FXWW already supports 5,000 accounts for retail traders across the globe, providing them with access to Reuters FX news and data on its own FXWW Connect system. “We have purely technical retail traders in our network as well as those with quant, strategy and analytics backgrounds,” says Lee. “The others are more traditional finance people who have a risk-taking mentality and aren’t confined by any particular strategy.”

But for an elite group of retail traders with outstanding potential (only 17 people have currently made the cut), FXWW offers a whole lot more. “We arrange your first substantial start in trading, with an allocation of US$150k to US$500k, funded by third parties such as hedge funds,” says Lee.

When people start trading those kind of sums the pressure “suddenly goes up 10-fold”, he says. “We don’t provide coaching or investment guidance, and some people freeze as a result. But the great traders perform better when the pressure rises, so if you succeed with this allocation, we give you more money in the future.”

How do you get from being in the 5,000-strong FXWW network to receiving your own allocation? For starters, FXWW can analyse every trade you’ve made since you joined. But Lee says the best way of finding trader diamonds in the rough is via the competitions that his firm runs in partnership with brokerages. “These are three-month-long trading events where you’re up against about 1,000 people globally,” says Lee. “It’s a pressurised environment, which concentrates the mind – you can see exactly where you stand every day on a leaderboard – and it sorts out the chancers from the proper traders.”

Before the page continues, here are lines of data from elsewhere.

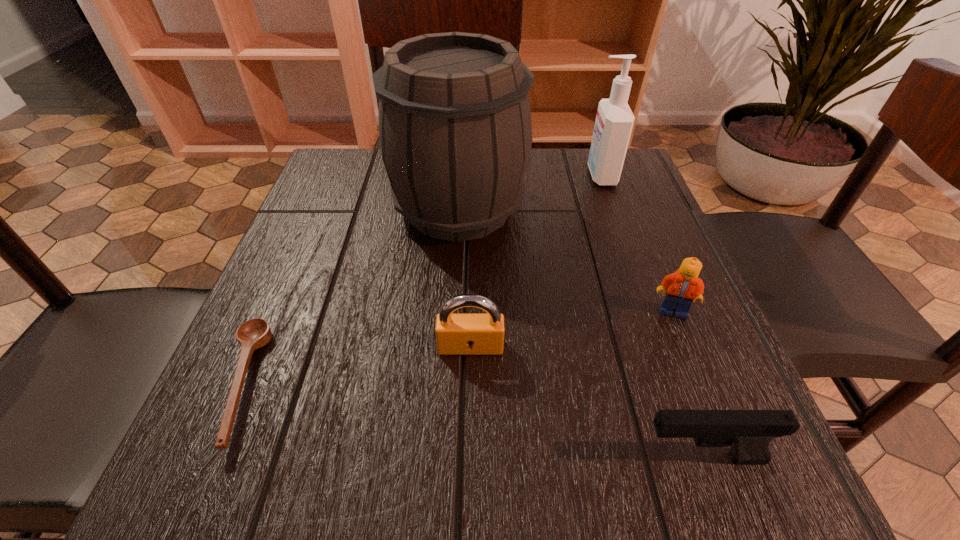
The height and width of the screenshot is (540, 960). I want to click on the tallest object, so click(455, 132).

The height and width of the screenshot is (540, 960). I want to click on the fifth shortest object, so click(x=614, y=121).

Locate an element on the screen. This screenshot has width=960, height=540. Lego is located at coordinates (684, 286).

The height and width of the screenshot is (540, 960). Identify the location of padlock. (456, 333).

Image resolution: width=960 pixels, height=540 pixels. I want to click on pistol, so click(749, 433).

Where is `the leftmost object`? This screenshot has height=540, width=960. the leftmost object is located at coordinates (255, 333).

Where is `the shortest object`? This screenshot has height=540, width=960. the shortest object is located at coordinates (255, 333).

You are a GUI agent. You are given a task and a screenshot of the screen. Output one action in this format:
    pyautogui.click(x=<x>, y=<y>)
    Task: Click on the vacant space located 0.100m on the left of the wine bucket
    The width and height of the screenshot is (960, 540).
    Given the screenshot: What is the action you would take?
    pyautogui.click(x=344, y=208)

You are a GUI agent. You are given a task and a screenshot of the screen. Output one action in this format:
    pyautogui.click(x=<x>, y=<y>)
    Task: Click on the vacant area located 0.140m on the front label of the fifth shortest object
    
    Given the screenshot: What is the action you would take?
    pyautogui.click(x=527, y=176)

Where is `free space located on the front label of the fifth shortest object`? free space located on the front label of the fifth shortest object is located at coordinates (468, 176).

Lee describes the competition as “a bit like golf’s PGA Tour”. “Think of it as one of the sub tours where you’re battling to break through to the main draw.”

Those who do make the cut typically spend about two or three years trading off FXWW’s allocation before trying to secure a job on the buy-side. “Even if they’re successful, not many of them want to continue just as retail traders. People with quant expertise, for example, often want to work for a hedge fund, or set up their own fund.”

Trading your allocation is an “incredible opportunity” to promote yourself to potential employers and attract investors, says Lee. “Nobody else is offering a service like this – one that can build your profile and open doors to a career in FX trading.”

And while you trade, you don’t even have to move to a major financial centre. “If you’re good enough, the money will come to you – there are no boundaries,” says Lee. “We have one emerging trader working on an oil rig, a top-class quant from Kazakhstan, and a super swing trader from Pakistan. We’re finding the new generation of retail traders, no matter where they’re based, and giving them a clear pathway to becoming successful FX professionals.”

What makes a great FX trader? “You need to manage risk and the downsides. But the single most important trait is an ability to make money – to turn a good idea in your head into something that produces a good percentage return,” says Lee. “I’m looking for people who have that rare talent to essentially make money for themselves.”